THE TASK » Nothing but the pictures should be left out when the entries below are duplicated.

EXTRACTED INFORMATION »
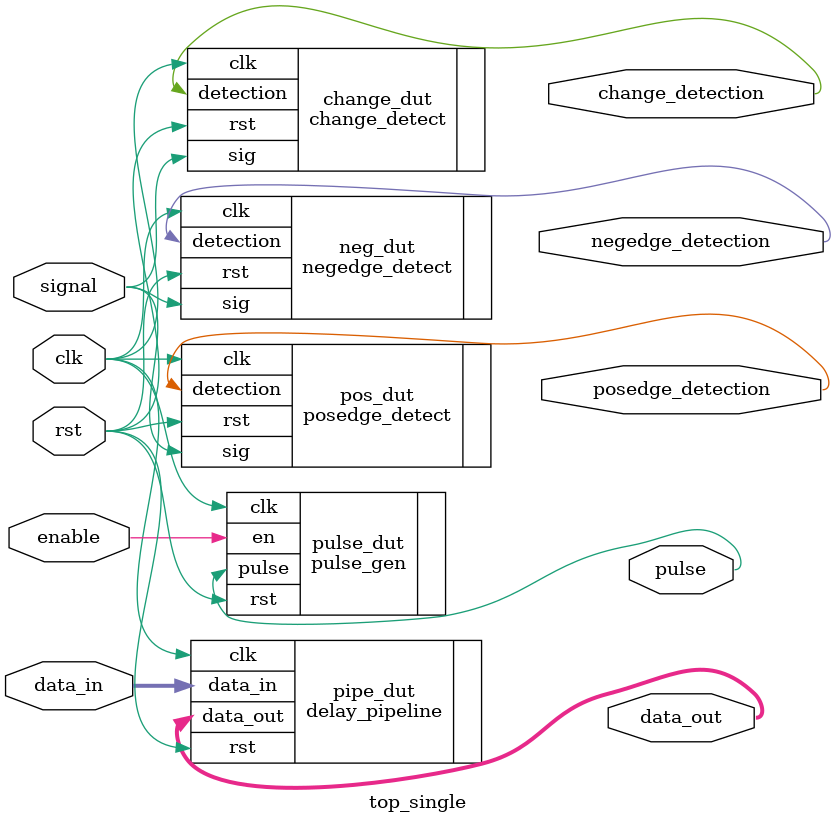
<source format=sv>
module top_single(
  input logic clk, rst, enable,
  input logic signal,
  input logic [31:0] data_in,
  output logic posedge_detection, negedge_detection, change_detection,
  output logic pulse,
  output logic [31:0] data_out
);

  posedge_detect pos_dut(.clk(clk), .rst(rst), .sig(signal), .detection(posedge_detection));
  negedge_detect neg_dut(.clk(clk), .rst(rst), .sig(signal), .detection(negedge_detection));
  change_detect change_dut(.clk(clk), .rst(rst), .sig(signal), .detection(change_detection));
  pulse_gen pulse_dut(.clk(clk), .rst(rst), .en(enable), .pulse(pulse));
  delay_pipeline pipe_dut(.clk(clk), .rst(rst), .data_in(data_in), .data_out(data_out));

endmodule

</source>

EXPECTED ANSWER »
<source format=sv>
module top_single(
  input logic clk, rst, enable,
  input logic signal,
  input logic [31:0] data_in,
  output logic posedge_detection, negedge_detection, change_detection,
  output logic pulse,
  output logic [31:0] data_out
);

  posedge_detect pos_dut(.clk(clk), .rst(rst), .sig(signal), .detection(posedge_detection));
  negedge_detect neg_dut(.clk(clk), .rst(rst), .sig(signal), .detection(negedge_detection));
  change_detect change_dut(.clk(clk), .rst(rst), .sig(signal), .detection(change_detection));
  pulse_gen pulse_dut(.clk(clk), .rst(rst), .en(enable), .pulse(pulse));
  delay_pipeline pipe_dut(.clk(clk), .rst(rst), .data_in(data_in), .data_out(data_out));

endmodule

</source>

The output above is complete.